Everything below from the line with "OK. Remaining looks: 2." through the line with "Figure 6: 3-D, 4" must be retyped exactly, except the pictures.

*** ENTRIES SUPPLIED ***

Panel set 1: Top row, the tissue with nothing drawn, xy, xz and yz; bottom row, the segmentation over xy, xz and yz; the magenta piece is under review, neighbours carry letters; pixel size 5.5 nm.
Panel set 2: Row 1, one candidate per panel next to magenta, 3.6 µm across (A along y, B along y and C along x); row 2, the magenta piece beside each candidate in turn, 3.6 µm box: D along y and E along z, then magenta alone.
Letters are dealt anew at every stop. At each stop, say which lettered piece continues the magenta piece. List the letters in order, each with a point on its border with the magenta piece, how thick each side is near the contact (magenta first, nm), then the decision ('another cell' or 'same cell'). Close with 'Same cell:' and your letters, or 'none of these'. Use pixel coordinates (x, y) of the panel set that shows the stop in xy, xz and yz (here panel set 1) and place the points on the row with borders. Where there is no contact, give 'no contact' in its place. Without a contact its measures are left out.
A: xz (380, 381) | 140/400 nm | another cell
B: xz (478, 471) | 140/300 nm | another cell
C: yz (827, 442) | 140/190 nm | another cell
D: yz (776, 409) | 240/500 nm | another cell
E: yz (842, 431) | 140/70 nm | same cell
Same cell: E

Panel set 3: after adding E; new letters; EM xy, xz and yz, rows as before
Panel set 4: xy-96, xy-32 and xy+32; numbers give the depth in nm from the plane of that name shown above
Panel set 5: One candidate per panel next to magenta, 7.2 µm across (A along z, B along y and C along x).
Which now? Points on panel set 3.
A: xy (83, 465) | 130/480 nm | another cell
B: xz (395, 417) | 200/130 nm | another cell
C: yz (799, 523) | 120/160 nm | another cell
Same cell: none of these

*** End of ENTRIES SUPPLIED ***
*** ENTRIES SUPPLIED ***

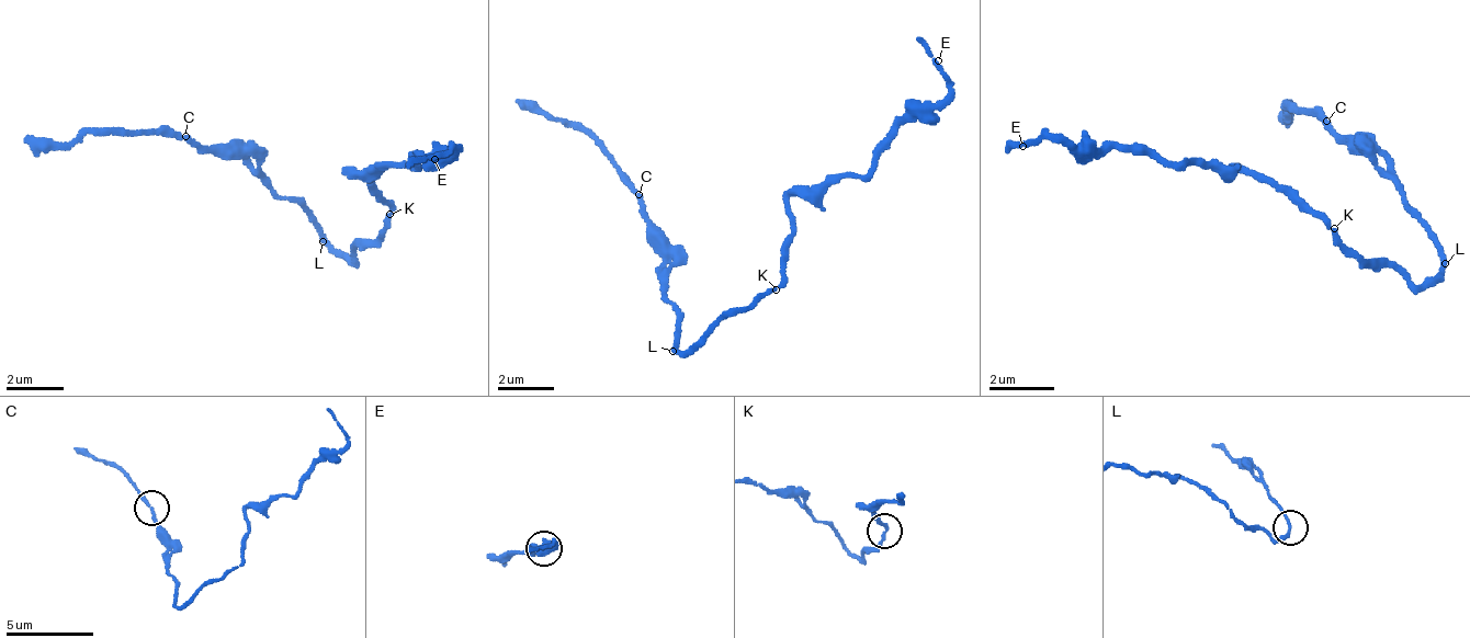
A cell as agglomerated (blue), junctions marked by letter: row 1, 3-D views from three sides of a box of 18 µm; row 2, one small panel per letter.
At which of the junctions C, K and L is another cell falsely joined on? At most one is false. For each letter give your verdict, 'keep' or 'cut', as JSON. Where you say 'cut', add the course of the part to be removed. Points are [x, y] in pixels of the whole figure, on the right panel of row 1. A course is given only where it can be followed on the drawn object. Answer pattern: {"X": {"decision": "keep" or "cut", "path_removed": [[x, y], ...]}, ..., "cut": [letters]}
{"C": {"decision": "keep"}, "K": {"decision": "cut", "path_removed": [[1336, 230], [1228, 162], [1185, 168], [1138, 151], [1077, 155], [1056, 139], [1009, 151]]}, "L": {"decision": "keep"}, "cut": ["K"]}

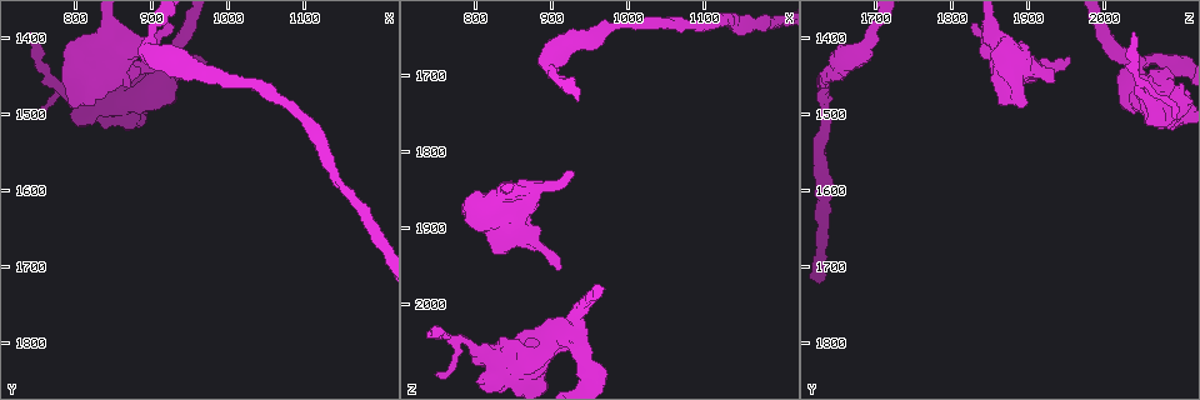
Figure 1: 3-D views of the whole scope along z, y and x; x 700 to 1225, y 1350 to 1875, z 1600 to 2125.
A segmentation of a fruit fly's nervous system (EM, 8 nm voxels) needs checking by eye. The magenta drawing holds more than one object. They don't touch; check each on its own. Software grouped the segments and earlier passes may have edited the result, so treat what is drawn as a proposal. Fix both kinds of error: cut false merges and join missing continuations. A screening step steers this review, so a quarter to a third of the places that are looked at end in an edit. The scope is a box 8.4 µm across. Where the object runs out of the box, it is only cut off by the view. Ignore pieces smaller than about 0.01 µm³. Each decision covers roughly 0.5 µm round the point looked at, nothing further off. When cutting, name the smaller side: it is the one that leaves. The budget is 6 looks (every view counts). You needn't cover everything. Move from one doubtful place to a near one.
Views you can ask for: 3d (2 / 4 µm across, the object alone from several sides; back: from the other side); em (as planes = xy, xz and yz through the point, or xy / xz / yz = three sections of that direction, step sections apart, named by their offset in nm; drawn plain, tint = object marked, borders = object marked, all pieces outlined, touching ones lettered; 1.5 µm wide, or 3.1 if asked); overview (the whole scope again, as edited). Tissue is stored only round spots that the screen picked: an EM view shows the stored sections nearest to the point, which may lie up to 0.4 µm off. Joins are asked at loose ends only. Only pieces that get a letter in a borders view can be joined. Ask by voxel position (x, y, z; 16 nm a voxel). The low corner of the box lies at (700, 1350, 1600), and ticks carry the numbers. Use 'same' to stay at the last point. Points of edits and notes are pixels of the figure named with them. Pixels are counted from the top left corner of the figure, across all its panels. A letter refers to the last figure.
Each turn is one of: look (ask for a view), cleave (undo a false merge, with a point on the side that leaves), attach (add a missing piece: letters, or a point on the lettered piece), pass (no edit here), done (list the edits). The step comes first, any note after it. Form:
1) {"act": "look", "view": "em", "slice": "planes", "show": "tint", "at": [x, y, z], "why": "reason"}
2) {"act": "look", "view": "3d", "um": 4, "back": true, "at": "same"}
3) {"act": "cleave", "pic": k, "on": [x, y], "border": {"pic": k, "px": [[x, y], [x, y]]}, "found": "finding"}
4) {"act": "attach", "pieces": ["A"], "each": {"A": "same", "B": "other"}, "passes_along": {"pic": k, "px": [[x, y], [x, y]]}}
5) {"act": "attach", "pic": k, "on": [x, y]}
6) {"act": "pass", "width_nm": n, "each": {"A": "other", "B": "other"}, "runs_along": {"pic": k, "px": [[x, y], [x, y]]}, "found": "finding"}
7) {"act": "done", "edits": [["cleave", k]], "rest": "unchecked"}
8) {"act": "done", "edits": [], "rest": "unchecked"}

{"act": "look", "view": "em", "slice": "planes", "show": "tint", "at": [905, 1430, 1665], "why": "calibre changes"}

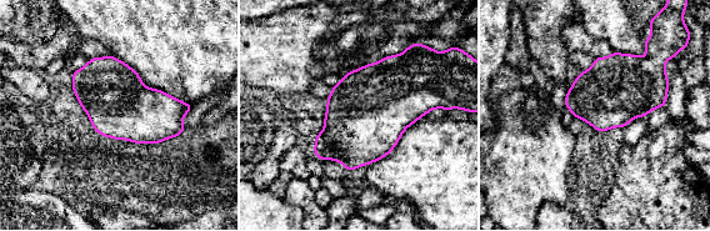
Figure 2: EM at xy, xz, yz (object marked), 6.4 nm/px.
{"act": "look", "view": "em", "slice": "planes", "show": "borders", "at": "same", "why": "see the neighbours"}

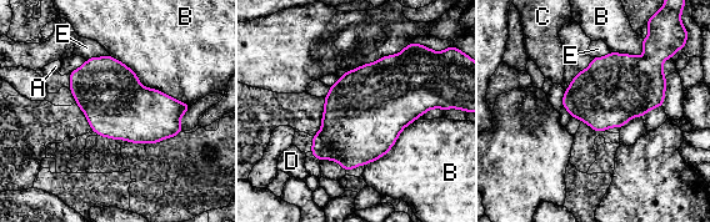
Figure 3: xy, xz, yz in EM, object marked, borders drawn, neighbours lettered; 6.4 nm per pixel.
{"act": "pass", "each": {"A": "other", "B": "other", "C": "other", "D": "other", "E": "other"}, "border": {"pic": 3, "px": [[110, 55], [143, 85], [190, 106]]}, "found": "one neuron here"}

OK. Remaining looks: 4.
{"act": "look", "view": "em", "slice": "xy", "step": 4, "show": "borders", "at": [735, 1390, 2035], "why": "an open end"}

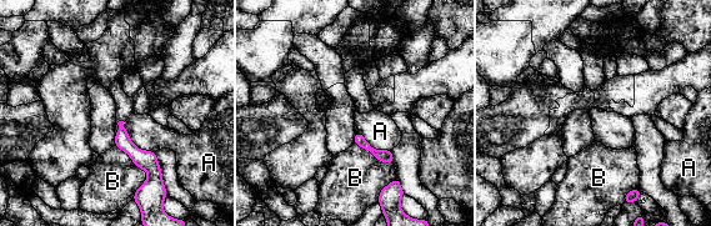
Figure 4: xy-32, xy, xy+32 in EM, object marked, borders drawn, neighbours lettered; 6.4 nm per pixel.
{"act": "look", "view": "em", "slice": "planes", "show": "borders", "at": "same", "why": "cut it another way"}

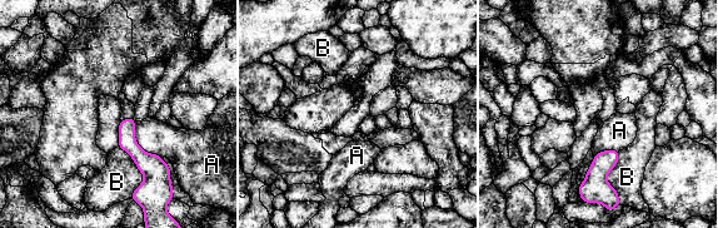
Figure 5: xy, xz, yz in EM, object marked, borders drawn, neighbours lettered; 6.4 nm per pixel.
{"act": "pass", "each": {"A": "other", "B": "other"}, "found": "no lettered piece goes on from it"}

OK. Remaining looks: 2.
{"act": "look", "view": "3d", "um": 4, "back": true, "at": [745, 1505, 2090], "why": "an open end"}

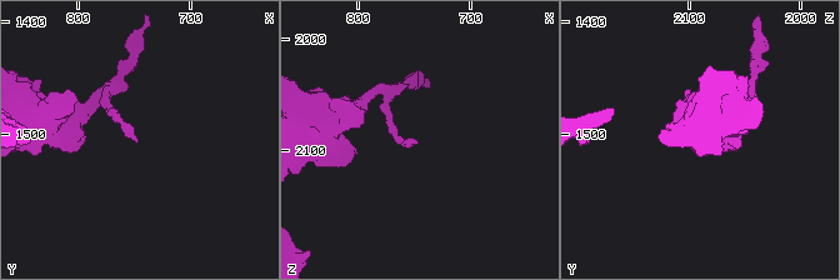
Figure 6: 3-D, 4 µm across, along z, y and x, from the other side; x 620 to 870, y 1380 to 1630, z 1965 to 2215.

*** End of ENTRIES SUPPLIED ***

**ANSWER AREA:**
OK. Remaining looks: 2.
{"act": "look", "view": "3d", "um": 4, "back": true, "at": [745, 1505, 2090], "why": "an open end"}

Figure 6: 3-D, 4 µm across, along z, y and x, from the other side; x 620 to 870, y 1380 to 1630, z 1965 to 2215.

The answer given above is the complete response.